Attività:
1 - Secondo il testo sulle tutele per le categorie protette, in quali due casi il licenziamento di questi dipendenti è legittimo?
2 - Stampa il passo del testo sulle tutele per le categorie protette che si apre con le parole contenenti "La sentenza 28426/2013" e si chiude con "un altro settore.".

Testo di studio:
● ● ● ● ● ● ●

Tutele speciali per le categorie protette contro il licenziamento

Anche i lavoratori appartenenti alle categorie protette possono essere licenziati in modo inatteso , ma in maniera del tutto legittima come i colleghi che non vi rientrano. Tuttavia ciò può accadere solo in determinati casi. La Legge 68/1999, relativa alle “Norme per il diritto al lavoro dei disabili”, punta a favorire il loro inserimento e l’integrazione lavorativa, prevedendo delle speciali tutele per proteggerli. Il datore di lavoro, pubblico o privato, è tenuto a rispettarla se li ha assunti attraverso questa Legge. Un’importante sentenza della Corte di Cassazione ha stabilito che il licenziamento di un dipendente disabile o malato è legittimo solo se si verificano particolari condizioni.

I casi di licenziamento legittimo

La sentenza 28426/2013 della Corte di Cassazione ha contribuito a fare luce sulla delicata questione del licenziamento dei lavoratori appartenenti alle categorie protette. Questo provvedimento talvolta viene adottato senza rispettare la normativa o persino in maniera assurda. Tuttavia il licenziamento dei dipendenti che fanno parte delle categorie protette è legittimo solo in 2 casi, se avviene per giusta causa o per giustificato motivo oggettivo.
Quest’ultima motivazione include anche:
– la riduzione del personale, purché la quantità dei dipendenti abili dell’azienda o dell’ente sia inferiore a quella stabilita dalla normativa;
– la presenza di una grave patologia del lavoratore, che non gli consente di svolgere pienamente le sue mansioni né di ricollocarlo in un altro settore.

● ● ● ● ● ● ●

(Voci di dati salvate)
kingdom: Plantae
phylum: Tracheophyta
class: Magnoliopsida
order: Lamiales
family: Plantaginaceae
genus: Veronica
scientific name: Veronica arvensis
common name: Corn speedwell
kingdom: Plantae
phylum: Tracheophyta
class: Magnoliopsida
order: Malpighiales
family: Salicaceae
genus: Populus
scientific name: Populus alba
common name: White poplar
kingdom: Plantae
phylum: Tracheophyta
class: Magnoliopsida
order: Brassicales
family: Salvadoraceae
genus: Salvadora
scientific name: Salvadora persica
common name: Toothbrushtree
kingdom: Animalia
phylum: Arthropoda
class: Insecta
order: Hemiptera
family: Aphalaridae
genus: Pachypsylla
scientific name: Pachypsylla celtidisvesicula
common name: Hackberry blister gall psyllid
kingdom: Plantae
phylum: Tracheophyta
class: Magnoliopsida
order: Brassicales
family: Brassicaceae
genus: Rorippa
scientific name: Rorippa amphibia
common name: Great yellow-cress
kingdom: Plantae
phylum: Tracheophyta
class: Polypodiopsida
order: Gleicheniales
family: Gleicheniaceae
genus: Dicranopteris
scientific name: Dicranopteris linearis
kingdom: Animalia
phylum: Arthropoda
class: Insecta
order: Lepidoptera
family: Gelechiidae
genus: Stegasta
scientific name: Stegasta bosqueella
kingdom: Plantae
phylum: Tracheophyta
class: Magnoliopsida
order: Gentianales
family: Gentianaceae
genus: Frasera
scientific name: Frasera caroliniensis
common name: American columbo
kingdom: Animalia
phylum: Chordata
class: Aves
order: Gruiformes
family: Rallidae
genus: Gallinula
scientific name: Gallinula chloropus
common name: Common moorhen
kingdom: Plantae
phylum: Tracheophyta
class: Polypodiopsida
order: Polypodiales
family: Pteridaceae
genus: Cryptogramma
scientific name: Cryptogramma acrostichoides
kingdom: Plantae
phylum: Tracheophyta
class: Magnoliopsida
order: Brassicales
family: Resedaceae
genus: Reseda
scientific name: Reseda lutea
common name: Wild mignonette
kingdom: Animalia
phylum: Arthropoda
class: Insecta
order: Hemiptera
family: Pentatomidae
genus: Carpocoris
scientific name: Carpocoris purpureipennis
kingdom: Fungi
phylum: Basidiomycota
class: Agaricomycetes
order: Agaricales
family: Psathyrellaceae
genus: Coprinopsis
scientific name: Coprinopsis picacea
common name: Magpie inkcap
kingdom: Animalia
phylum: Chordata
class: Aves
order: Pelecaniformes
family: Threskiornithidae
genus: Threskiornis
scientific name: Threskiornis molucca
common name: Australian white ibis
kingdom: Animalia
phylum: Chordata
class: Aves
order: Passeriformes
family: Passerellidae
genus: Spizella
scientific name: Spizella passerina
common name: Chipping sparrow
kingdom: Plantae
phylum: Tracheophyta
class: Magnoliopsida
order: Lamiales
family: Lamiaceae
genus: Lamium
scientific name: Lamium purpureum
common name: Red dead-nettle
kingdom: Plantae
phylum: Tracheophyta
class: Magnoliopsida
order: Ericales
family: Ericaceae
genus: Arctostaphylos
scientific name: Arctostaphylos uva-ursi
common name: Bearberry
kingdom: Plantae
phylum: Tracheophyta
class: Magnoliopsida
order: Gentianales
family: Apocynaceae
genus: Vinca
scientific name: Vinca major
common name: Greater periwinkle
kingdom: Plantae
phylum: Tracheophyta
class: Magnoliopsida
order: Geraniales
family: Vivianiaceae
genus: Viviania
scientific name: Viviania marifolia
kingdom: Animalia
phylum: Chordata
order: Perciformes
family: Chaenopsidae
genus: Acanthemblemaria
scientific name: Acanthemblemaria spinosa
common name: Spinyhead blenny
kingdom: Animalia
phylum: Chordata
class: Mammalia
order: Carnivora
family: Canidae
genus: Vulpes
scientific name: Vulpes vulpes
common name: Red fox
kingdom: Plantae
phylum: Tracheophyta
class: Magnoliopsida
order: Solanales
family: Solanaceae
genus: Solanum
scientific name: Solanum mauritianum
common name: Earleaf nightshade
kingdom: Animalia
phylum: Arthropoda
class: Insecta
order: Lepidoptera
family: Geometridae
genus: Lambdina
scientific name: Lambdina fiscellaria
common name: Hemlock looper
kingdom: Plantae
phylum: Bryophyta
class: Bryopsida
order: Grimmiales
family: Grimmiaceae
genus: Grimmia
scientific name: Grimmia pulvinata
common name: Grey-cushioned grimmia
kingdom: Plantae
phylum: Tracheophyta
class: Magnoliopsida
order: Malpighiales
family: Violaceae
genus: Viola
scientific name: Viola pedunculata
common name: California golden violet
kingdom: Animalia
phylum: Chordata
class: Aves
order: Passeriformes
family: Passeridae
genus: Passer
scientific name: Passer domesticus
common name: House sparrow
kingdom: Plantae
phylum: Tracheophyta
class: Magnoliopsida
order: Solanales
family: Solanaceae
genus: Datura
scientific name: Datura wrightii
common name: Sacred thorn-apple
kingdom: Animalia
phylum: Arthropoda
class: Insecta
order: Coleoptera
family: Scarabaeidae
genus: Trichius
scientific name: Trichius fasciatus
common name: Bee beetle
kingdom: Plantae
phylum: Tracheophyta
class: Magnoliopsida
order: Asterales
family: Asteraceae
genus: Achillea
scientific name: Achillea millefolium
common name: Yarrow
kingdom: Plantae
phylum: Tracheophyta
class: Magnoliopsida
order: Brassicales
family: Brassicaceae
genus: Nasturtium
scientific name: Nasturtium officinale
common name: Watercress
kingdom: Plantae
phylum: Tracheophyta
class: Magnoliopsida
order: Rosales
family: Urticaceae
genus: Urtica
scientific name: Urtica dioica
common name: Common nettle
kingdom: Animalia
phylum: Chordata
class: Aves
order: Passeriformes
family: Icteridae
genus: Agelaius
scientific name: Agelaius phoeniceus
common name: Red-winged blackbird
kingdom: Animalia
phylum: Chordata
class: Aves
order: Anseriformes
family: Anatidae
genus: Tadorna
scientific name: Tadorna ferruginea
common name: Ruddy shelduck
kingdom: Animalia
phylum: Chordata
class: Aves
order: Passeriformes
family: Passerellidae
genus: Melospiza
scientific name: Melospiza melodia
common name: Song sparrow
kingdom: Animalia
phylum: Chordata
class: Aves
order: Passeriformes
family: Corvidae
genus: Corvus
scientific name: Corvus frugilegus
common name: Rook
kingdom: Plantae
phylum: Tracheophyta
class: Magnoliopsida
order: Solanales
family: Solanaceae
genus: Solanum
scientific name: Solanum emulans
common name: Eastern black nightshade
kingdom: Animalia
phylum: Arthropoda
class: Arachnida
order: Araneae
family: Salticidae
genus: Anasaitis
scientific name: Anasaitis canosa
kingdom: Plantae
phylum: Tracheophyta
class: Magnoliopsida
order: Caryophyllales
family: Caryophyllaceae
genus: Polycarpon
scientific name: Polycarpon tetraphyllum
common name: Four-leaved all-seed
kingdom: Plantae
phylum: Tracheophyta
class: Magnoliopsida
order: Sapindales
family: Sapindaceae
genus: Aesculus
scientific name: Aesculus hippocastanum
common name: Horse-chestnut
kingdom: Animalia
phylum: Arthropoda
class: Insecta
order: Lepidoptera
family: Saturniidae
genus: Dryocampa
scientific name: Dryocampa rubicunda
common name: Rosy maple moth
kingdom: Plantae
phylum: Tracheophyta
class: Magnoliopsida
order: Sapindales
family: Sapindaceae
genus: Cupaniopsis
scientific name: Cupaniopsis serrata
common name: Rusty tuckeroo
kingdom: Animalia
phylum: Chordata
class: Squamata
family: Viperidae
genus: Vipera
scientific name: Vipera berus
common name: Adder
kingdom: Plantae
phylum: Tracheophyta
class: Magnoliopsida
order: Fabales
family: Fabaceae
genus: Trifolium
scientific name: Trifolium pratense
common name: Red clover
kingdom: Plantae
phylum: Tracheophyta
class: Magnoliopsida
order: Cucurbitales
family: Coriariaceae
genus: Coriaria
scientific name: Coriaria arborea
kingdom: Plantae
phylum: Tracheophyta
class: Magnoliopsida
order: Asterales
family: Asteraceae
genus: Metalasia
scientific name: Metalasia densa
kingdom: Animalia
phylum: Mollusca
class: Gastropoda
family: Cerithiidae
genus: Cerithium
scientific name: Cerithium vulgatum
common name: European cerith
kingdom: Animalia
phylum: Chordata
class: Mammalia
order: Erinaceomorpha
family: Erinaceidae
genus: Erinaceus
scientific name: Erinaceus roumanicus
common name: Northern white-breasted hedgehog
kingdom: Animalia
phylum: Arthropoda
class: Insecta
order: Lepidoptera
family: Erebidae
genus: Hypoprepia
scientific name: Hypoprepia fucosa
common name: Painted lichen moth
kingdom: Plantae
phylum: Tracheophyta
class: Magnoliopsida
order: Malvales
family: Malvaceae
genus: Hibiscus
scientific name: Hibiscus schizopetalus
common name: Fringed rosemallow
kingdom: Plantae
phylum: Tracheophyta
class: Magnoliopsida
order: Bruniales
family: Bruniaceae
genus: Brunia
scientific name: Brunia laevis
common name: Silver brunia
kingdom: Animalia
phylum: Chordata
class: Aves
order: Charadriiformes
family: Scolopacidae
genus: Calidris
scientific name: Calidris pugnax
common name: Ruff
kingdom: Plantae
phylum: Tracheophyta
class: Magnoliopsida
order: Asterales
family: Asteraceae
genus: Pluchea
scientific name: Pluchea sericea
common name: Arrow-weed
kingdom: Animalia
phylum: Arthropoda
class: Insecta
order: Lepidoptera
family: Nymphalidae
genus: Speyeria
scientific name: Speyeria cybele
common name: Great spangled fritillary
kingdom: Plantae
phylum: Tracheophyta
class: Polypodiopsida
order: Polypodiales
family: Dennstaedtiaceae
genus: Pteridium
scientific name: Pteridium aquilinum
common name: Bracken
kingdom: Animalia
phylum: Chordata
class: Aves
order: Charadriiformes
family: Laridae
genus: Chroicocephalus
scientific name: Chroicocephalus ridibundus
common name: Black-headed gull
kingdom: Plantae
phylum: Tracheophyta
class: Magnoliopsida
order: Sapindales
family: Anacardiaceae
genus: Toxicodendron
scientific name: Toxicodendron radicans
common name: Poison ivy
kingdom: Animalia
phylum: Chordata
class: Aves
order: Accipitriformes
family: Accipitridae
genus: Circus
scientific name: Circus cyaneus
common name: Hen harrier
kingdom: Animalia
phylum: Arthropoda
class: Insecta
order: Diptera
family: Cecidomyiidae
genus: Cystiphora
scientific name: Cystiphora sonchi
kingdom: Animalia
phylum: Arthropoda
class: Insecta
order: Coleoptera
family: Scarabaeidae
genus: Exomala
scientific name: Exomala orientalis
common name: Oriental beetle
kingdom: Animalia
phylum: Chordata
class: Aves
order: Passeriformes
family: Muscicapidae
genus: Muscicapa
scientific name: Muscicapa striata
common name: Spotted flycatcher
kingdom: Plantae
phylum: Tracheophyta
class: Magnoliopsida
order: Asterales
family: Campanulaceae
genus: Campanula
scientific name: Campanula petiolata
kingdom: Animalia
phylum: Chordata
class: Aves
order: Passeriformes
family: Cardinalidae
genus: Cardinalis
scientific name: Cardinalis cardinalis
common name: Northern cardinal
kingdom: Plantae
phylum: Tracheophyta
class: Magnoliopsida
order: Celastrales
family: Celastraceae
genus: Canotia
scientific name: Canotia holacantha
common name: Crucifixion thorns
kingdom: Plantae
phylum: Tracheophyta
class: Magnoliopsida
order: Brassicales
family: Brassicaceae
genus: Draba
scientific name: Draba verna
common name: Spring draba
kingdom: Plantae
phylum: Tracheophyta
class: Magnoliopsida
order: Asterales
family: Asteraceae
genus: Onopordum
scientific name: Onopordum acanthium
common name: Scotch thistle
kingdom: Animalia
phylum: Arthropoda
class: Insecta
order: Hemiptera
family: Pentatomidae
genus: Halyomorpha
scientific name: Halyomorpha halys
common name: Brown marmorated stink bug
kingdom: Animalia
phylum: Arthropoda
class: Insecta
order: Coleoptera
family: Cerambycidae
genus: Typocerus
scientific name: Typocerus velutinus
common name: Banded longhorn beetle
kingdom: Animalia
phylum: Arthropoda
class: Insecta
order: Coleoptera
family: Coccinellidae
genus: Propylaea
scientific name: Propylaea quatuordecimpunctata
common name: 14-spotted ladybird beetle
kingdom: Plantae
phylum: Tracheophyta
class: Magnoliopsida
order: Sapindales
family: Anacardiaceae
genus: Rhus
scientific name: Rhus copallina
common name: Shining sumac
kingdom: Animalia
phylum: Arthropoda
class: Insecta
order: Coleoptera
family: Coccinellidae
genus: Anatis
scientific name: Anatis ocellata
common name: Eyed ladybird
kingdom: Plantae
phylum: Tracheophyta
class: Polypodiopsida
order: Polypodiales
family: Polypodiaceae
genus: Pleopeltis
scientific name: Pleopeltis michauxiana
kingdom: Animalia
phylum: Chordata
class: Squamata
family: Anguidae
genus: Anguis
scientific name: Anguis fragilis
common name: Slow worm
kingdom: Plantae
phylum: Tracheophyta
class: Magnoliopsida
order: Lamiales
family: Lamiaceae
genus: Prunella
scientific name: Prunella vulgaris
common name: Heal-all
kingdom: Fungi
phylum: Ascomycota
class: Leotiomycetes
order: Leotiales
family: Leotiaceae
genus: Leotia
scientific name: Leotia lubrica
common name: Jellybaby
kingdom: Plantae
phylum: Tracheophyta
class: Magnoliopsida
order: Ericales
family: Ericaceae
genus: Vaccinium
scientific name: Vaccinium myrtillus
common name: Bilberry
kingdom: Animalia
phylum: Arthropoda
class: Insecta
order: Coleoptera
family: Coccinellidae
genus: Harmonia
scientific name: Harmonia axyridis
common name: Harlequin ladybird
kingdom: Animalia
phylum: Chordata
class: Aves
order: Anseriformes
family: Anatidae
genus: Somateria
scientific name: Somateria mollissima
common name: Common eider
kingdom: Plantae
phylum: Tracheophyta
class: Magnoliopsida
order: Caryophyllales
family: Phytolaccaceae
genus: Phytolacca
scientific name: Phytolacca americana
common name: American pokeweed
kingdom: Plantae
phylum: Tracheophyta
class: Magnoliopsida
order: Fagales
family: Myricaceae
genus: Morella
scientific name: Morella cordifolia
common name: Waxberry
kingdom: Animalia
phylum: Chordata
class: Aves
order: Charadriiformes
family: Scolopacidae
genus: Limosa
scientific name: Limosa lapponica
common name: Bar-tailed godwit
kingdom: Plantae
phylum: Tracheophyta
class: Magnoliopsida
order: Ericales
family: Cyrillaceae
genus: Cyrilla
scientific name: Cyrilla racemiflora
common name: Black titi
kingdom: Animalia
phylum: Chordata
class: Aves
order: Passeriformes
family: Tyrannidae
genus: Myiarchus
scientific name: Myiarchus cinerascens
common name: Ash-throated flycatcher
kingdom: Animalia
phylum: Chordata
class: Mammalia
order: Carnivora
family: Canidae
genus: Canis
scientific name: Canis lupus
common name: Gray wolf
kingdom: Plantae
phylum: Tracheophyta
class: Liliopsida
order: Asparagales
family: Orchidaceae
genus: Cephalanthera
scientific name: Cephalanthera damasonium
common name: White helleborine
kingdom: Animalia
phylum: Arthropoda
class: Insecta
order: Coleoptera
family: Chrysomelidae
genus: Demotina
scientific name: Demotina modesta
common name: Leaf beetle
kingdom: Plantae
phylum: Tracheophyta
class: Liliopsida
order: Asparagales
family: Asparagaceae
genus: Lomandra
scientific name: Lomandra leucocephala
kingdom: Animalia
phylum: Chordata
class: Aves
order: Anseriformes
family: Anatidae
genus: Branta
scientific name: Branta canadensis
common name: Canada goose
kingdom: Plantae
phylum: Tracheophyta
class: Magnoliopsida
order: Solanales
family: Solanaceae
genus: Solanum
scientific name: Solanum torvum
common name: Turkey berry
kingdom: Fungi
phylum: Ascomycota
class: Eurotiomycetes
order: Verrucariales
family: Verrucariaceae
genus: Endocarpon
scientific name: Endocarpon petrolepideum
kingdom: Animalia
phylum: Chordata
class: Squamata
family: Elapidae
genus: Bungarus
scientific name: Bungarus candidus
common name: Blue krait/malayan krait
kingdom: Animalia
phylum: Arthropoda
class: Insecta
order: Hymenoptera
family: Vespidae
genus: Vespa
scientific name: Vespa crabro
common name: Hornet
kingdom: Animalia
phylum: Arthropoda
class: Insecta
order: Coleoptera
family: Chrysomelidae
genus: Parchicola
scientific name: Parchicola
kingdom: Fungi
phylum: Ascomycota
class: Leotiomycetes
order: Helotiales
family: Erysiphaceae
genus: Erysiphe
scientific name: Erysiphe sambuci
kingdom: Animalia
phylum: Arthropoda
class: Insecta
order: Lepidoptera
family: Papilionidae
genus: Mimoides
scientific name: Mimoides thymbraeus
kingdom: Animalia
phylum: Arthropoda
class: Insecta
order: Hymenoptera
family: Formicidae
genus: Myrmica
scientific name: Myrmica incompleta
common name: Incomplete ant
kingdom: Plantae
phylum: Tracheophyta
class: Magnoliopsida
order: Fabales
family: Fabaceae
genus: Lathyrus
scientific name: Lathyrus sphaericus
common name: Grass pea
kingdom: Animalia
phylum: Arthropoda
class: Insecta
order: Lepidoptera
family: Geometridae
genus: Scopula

● ● ● ● ● ● ●

Soluzioni:
1 - Solo per giusta causa o per giustificato motivo oggettivo.

2 -
La sentenza 28426/2013 della Corte di Cassazione ha contribuito a fare luce sulla delicata questione del licenziamento dei lavoratori appartenenti alle categorie protette. Questo provvedimento talvolta viene adottato senza rispettare la normativa o persino in maniera assurda. Tuttavia il licenziamento dei dipendenti che fanno parte delle categorie protette è legittimo solo in 2 casi, se avviene per giusta causa o per giustificato motivo oggettivo.
Quest’ultima motivazione include anche:
– la riduzione del personale, purché la quantità dei dipendenti abili dell’azienda o dell’ente sia inferiore a quella stabilita dalla normativa;
– la presenza di una grave patologia del lavoratore, che non gli consente di svolgere pienamente le sue mansioni né di ricollocarlo in un altro settore.